READING TEXT:
By 2025, 84 percent of employers will rapidly digitalize working processes. By the same year, 94 percent of business leaders say they expect employees to pick up new skills on the job.
These two things combined are the clearest signal that professional development in the workplace has permanently changed.
Obviously that means the entire process–from the way employees access learning content, sign up for workshops, receive information, and interact with their peers–will be different in the remote work age.
But one thing that might not be as obvious is what employees want when it comes to virtual professional development:
Sixty percent of employees say that they are looking at their employers to provide them with scheduled learning opportunities when developing skills on the job.
And most companies, however, are struggling to build professional development into their remote work culture today.
As remote work continues to grow, it’s more important than ever for organizations to invest in their workplace development programs and get it right.

SOURCE MATERIAL:
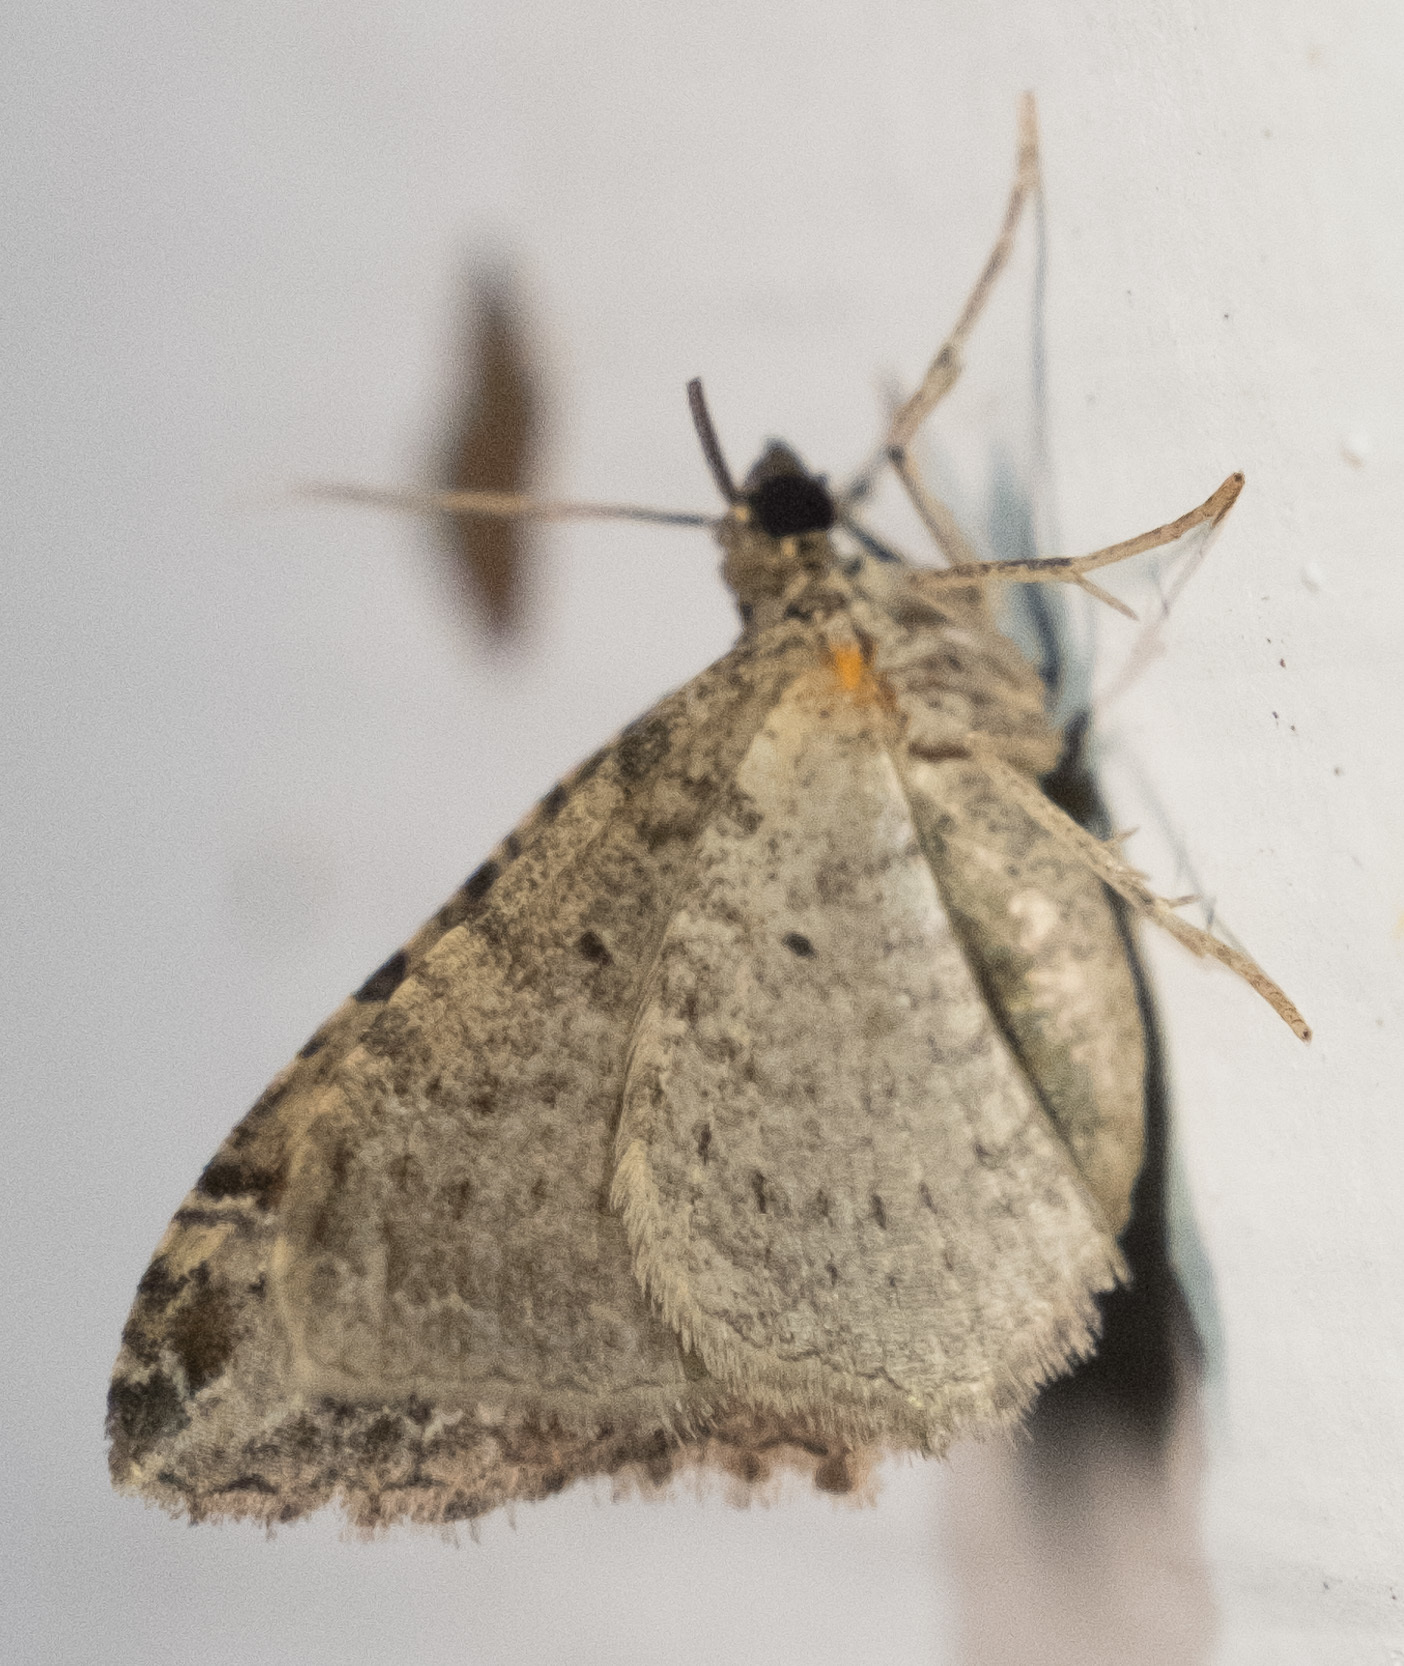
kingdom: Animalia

QUESTIONS ON THE MATERIAL:
1 - In the text on professional development in remote work, which employee activities are named as parts of the process that will be different in the remote work age?
2 - Could you carry on the text on professional development in remote work from its final sentence?
The data are separate from the text on professional development in remote work.

ANSWERS FOR THIS EXERCISE:
1 - Accessing learning content, signing up for workshops, receiving information, and interacting with their peers.

2 -
This framework gives you the foundation to provide your employees with a healthy pipeline of learning opportunities, real-time insight, and communication ideas to prioritize learning and build a culture so your team is more productive and engaged at work.
What Is Professional Development In The Workplace?
Employee professional development at work is critical for big businesses. Having employees who are learning and growing helps organizations of all sizes stay relevant and competitive.
Today, most employers encourage their employees to manage their career development while HR teams find ways to ensure the organization provides opportunities to employees to further their growth and learning.
The challenge is doing it remotely.
Why Is Workplace Professional Development Important?
Without a professional development program, it’s next to impossible for any business to compete, address skills shortages, adapt to market or industry changes, reduce turnover, or increase worker productivity.
And without room to grow, your employees will become bored with their work quickly, lose passion and even purpose for being there.
That said, it can become very frustrating for organizations and employees at once.
How Workplace Professional Development Has Changed
While professional development is essential, so is the way that people have access to learning, connecting, and growing remotely.
A Intuition poll recently revealed 60 percent of employees want their organization to provide a structured learning environment versus keeping things open-ended.
Basically, “Tell me when and where to be, and I’ll show up.”
So, how can you put a remote workplace professional development program into action–and make it a game-changer for your employees?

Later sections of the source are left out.